• _RECORD EXCERPTS_
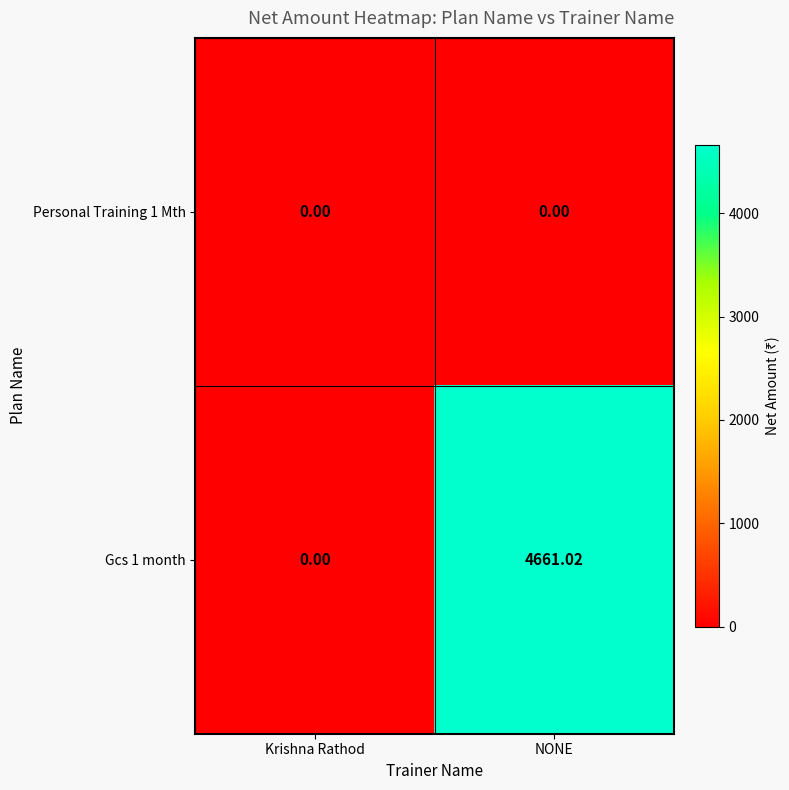

Is the value of Personal Training 1 Mth at NONE greater than the value of Gcs 1 month at NONE?

No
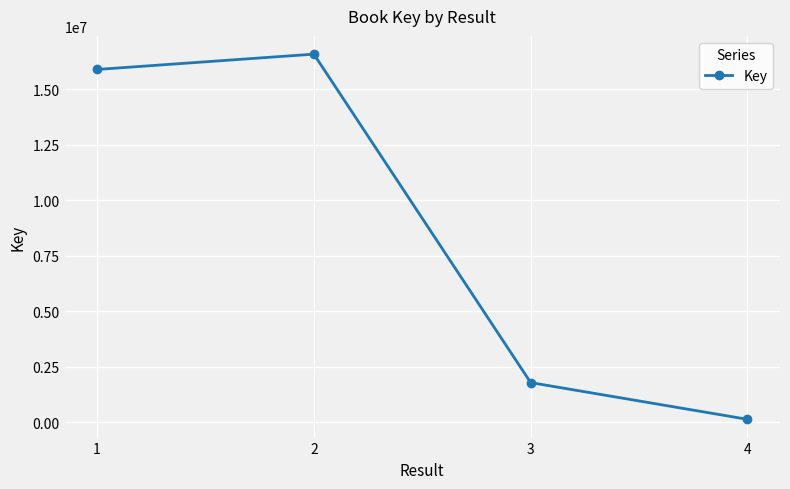

Rank the categories by value from highest to lowest.

2, 1, 3, 4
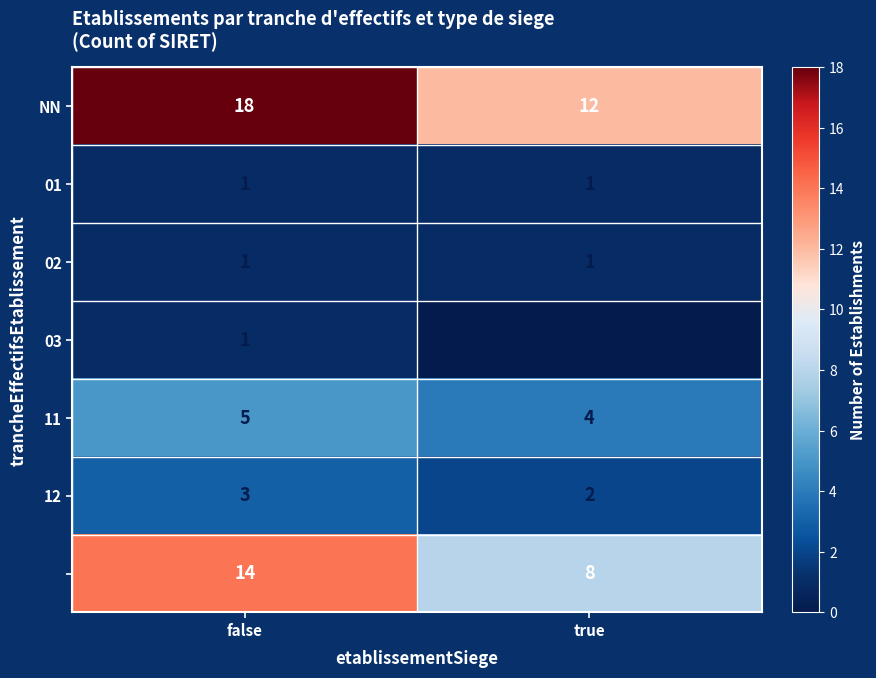

At which category does the chart reach its minimum across all series?

true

• _TASK OBJECTIVE_
Copy out all of the lines above without changing anything, and leave the pictures out of your copy.

• _ANSWER TO THE PROBLEM_
Is the value of Personal Training 1 Mth at NONE greater than the value of Gcs 1 month at NONE?

No

Rank the categories by value from highest to lowest.

2, 1, 3, 4

At which category does the chart reach its minimum across all series?

true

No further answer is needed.